The incoming Democratic chairs of two key U.S. Senate committees want the federal agency in charge of the 340B program “to take immediate action to clarify that implementation of a rebate model by [drug] manufacturers would violate a material condition of the 340B Drug Pricing Program.”
In a Jan. 8 letter to outgoing U.S. Health and Human Services (HHS) Secretary Alex Azar, Sens. Patty Murray (D-Wash.) and Tammy Baldwin (D-Wis.) said drug industry technology vendor Kalderos’ service to let manufacturers pay back-end drug rebates instead of up-front 340B drug discounts “violates both the spirit and the letter” of federal law, and “would significantly threaten the ability of 340B covered entities to access 340B savings and could result in denial of 340B pricing altogether.”
That Murray and Baldwin went to bat for 340B covered entities just five days into the new session of Congress speaks volumes about how the Senate will approach 340B under Democratic management.
Murray will soon chair the Senate Health, Education, Labor, and Pensions (HELP) Committee with jurisdiction over 340B. Baldwin will be one of its senior Democrats. Baldwin also will soon chair the Senate Appropriations subcommittee that oversees most federal health care spending including the U.S. Health and Human Services Department (HHS) and the Health Resources and Services Administration (HRSA). Democrats will take control of the Senate after party members Raphael Warnock and Jon Ossoff of Georgia are sworn in later this month. Warnock and Ossoff both won Senate run-off elections last week.
Kalderos’ rebate service is called 340B Pay. Under it, covered entities can decide, for drugs they themselves dispense, whether they want reduced 340B pricing in the form of an up-front discount or a back-end rebate. For drugs dispensed at contract pharmacies, the only way to get 340B pricing will be via a Kalderos rebate. Kalderos told 340B Report last month it expected a number of manufacturers will begin using 340B Pay this calendar quarter.
Kalderos announced 340B Pay this summer at roughly the same time as several drug manufacturers separately announced they were ending or imposing claims-identification conditions on 340B pricing for drugs dispensed by contract pharmacies. In their letter to Azar, Murray and Baldwin said HRSA should include Kalderos’ 340B rebate service in its ongoing review of those other manufacturers’ denials of 340B pricing.

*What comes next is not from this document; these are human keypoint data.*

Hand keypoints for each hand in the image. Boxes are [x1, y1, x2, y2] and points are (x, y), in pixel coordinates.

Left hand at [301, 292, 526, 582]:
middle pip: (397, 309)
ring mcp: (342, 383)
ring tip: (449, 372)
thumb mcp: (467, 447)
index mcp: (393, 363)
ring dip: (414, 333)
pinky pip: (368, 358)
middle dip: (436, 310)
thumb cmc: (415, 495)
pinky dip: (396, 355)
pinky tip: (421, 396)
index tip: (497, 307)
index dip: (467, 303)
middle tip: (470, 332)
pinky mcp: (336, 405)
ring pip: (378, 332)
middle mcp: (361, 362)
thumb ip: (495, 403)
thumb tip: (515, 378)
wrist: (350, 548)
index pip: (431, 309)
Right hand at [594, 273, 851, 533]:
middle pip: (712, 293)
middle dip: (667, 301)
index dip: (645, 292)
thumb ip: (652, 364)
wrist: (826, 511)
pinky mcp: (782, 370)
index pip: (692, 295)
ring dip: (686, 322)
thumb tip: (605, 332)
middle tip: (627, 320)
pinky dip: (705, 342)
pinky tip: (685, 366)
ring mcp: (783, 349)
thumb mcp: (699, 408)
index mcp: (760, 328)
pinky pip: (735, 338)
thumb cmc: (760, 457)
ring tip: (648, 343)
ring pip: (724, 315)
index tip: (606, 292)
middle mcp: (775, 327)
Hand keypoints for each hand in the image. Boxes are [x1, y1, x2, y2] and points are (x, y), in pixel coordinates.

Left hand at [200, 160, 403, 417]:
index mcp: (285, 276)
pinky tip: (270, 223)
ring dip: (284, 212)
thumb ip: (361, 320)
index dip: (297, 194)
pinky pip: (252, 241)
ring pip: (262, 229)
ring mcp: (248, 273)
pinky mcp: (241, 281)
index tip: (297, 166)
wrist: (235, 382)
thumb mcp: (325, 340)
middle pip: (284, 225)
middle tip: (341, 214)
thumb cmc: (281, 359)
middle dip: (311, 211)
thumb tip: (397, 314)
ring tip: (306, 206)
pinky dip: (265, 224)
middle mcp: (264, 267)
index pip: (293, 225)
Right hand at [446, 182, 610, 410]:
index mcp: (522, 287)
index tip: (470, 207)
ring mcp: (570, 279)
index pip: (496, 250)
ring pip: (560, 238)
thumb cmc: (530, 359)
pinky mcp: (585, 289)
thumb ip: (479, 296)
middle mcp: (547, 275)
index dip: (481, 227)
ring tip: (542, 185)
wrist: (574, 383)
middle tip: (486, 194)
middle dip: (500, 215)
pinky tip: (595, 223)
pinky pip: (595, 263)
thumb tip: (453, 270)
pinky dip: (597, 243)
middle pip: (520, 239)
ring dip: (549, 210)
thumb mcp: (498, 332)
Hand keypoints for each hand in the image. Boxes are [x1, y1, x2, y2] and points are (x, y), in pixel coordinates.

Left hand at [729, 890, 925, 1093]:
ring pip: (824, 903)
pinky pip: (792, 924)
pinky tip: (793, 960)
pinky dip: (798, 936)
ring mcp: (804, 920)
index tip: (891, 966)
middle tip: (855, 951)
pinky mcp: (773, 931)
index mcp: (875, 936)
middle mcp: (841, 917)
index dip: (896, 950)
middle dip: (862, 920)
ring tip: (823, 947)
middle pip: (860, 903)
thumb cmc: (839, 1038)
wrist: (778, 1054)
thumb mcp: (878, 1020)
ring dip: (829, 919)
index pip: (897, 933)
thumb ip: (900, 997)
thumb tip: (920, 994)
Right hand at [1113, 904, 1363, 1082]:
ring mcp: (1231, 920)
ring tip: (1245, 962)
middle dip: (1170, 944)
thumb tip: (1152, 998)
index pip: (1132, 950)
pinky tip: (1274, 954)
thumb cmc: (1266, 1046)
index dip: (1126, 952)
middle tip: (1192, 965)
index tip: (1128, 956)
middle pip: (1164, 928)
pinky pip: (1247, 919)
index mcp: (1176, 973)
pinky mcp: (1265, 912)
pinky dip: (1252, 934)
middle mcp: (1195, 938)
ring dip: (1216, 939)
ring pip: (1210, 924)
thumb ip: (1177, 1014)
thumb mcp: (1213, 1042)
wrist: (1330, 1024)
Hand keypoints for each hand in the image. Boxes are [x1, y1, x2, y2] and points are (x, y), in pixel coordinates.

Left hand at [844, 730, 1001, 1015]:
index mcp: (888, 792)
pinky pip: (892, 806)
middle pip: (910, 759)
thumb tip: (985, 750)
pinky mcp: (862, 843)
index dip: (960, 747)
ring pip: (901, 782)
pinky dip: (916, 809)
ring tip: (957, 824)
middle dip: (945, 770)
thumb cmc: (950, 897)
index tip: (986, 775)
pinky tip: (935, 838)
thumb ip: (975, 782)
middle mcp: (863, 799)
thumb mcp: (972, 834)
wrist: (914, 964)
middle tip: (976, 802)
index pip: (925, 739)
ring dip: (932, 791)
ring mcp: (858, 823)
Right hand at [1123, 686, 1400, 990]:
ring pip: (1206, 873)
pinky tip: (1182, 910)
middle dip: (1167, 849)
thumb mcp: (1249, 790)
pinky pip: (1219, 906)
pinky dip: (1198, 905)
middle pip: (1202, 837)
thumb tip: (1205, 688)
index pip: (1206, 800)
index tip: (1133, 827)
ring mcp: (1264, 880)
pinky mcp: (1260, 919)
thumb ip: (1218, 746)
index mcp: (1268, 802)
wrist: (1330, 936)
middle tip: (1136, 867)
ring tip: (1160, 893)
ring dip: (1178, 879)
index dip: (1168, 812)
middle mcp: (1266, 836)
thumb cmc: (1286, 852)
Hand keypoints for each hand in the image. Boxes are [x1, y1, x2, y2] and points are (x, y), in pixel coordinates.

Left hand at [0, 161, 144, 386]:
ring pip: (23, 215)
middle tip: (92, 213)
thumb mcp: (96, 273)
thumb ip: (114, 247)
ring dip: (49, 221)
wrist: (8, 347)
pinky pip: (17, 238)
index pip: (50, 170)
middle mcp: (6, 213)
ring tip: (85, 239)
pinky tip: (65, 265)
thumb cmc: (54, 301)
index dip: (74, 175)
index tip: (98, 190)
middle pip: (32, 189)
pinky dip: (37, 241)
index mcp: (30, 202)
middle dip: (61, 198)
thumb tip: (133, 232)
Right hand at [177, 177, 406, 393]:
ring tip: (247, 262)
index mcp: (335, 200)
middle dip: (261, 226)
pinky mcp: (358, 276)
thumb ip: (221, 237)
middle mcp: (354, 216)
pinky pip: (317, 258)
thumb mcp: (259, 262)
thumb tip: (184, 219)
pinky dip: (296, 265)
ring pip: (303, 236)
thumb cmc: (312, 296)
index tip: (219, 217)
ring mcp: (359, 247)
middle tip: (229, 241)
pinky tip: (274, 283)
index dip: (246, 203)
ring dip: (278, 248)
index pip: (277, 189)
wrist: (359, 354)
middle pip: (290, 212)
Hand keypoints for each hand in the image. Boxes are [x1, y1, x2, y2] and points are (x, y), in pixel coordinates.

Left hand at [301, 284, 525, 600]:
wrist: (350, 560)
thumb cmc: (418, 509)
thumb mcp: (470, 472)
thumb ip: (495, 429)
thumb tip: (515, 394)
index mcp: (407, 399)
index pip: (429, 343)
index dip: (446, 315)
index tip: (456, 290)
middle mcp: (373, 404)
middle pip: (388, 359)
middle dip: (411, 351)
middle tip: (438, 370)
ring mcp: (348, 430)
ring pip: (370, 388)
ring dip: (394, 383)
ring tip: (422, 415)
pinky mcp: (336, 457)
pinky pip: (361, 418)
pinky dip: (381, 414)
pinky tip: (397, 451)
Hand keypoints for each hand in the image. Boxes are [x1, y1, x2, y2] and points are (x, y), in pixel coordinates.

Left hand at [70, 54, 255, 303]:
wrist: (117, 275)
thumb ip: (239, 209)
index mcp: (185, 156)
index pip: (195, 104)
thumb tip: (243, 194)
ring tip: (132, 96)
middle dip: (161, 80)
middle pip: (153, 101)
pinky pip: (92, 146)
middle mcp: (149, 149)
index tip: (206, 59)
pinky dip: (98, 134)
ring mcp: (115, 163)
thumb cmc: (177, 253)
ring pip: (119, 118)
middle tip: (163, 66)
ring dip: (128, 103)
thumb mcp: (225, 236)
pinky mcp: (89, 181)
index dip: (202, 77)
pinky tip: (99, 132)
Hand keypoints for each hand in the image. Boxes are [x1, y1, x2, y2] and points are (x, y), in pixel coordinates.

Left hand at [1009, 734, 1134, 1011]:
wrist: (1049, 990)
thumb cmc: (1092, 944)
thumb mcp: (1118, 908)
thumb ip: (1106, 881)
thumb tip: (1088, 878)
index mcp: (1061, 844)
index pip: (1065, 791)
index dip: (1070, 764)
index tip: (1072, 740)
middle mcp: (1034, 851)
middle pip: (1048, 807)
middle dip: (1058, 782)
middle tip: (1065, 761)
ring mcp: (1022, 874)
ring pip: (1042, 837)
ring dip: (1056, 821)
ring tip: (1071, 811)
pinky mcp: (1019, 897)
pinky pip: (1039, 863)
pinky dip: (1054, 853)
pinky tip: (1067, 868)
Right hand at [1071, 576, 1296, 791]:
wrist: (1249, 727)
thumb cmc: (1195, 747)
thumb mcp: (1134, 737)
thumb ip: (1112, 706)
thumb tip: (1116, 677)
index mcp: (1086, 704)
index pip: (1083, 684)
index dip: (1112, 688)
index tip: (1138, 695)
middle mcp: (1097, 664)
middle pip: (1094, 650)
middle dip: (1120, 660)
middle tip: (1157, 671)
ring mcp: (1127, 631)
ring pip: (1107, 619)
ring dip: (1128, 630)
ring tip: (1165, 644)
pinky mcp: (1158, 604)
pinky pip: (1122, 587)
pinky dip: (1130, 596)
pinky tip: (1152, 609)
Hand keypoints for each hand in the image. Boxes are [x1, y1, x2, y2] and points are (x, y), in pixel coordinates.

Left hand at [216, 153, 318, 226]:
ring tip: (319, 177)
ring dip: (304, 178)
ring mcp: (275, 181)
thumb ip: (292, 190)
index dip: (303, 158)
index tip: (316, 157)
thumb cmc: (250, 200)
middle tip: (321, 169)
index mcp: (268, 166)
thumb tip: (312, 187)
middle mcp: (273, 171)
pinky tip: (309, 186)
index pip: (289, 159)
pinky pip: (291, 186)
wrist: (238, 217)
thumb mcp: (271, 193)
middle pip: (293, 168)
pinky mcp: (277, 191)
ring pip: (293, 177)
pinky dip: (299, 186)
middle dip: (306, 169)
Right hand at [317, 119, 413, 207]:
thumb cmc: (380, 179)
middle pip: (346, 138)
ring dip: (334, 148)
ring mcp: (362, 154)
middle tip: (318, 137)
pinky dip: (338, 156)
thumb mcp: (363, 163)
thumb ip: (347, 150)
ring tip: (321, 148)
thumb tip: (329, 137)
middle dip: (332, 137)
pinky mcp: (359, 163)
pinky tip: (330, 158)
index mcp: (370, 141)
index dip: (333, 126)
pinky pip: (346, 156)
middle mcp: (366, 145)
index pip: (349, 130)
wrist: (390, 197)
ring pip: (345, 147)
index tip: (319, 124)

The two senators noted that, on Dec. 30, the HHS general counsel issued an advisory opinion about the other manufacturers “reiterating that ‘manufacturers are required to offer covered outpatient drugs at no more than the 340B ceiling price.’”
“We are concerned that allowing manufacturers to replace the program’s point-of-sale discount requirement with a new rebate model would not only negatively impact 340B providers and the millions of patients they serve, but would also undermine the integrity of the 340B program,” Murray and Baldwin wrote.
“In the midst of a worsening COVID-19 pandemic, the transition to a rebate model would make participation in the 340B Drug Pricing Program more difficult and severely strain the resources of 340B entities and providers who have been on the frontline for months,” the senators said. “Furthermore, many 340B entities, including federally qualified health centers (FQHCs), FQHC Look-Alikes, children’s hospitals, Ryan White HIV/AIDS clinics, and other safety-net hospitals and providers, simply do not have the resources to purchase covered drugs at higher prices and then wait for an undetermined period of time for a rebate that is not guaranteed. Many covered entities have also raised concerns over potential negative implications of data sharing that would accompany rebate requests.”